What if the current industrial civilisation on Earth isn’t the first one?

As a species, we humans tend to take it for granted that we are the only ones that live in sedentary communities, use tools, and alter our landscape to meet our needs.

It is also a foregone conclusion that in the history of planet Earth, humans are the only species to develop machinery, automation, electricity, and mass communications – the hallmarks of industrial civilization.


But what if another industrial civilization existed on Earth millions of years ago? Would we be able to find evidence of it within the geological record today?

By examining the impact human industrial civilization has had on Earth, a pair of researchers conducted a study that considers how such a civilization could be found and how this could have implications in the search for extra-terrestrial life.

The study, which recently appeared online under the title “The Silurian Hypothesis: Would it be possible to detect an industrial civilization in the geological record“, was conducted by Gavin A. Schmidt and Adam Frank – a climatologist with the NASA Goddard Institute for Space Studies (NASA GISS) and an astronomer from the University of Rochester, respectively.
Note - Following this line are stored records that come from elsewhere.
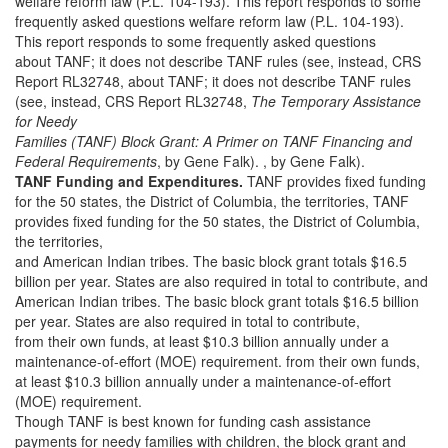
welfare reform law (P.L. 104-193). This report responds to some
frequently asked questions welfare reform law (P.L. 104-193).
This report responds to some frequently asked questions
about TANF; it does not describe TANF rules (see, instead, CRS
Report RL32748, about TANF; it does not describe TANF rules
(see, instead, CRS Report RL32748,
The Temporary Assistance
for Needy
Families (TANF) Block Grant: A Primer on TANF Financing and
Federal Requirements
, by Gene Falk). , by Gene Falk).
TANF Funding and Expenditures.
TANF provides fixed funding
for the 50 states, the District of Columbia, the territories, TANF
provides fixed funding for the 50 states, the District of Columbia,
the territories,
and American Indian tribes. The basic block grant totals $16.5
billion per year. States are also required in total to contribute, and
American Indian tribes. The basic block grant totals $16.5 billion
per year. States are also required in total to contribute,
from their own funds, at least $10.3 billion annually under a
maintenance-of-effort (MOE) requirement. from their own funds,
at least $10.3 billion annually under a maintenance-of-effort
(MOE) requirement.
Though TANF is best known for funding cash assistance
payments for needy families with children, the block grant and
As they indicate in their study, the search for life on other planets has often involved looking to Earth-analogues to see what kind conditions life could exist under.

However, this pursuit also entails the search for extra-terrestrial intelligence (SETI) that would be capable of communicating with us. Naturally, it is assumed that any such civilization would need to develop and industrial base first.


This, in turn, raises the question of how often an industrial civilization might develop – what Schmidt and Frank refer to as the “Silurian Hypothesis”. Naturally, this raises some complications since humanity is the only example of an industrialized species that we know of.

In addition, humanity has only been an industrial civilization for the past few centuries – a mere fraction of its existence as a species and a tiny fraction of the time that complex life has existed on Earth.

For the sake of their study, the team first noted the importance of this question to the Drake Equation.

To recap, this theory states that the number of civilizations (N) in our galaxy that we might be able to communicate is equal to the average rate of star formation (R*), the fraction of those stars that have planets (fp), the number of planets that can support life (ne), the number of planets that will develop life (fl), the number of planets that will develop intelligent life (fi), the number civilizations that would develop transmission technologies (fc), and the length of time these civilizations will have to transmit signals into space (L).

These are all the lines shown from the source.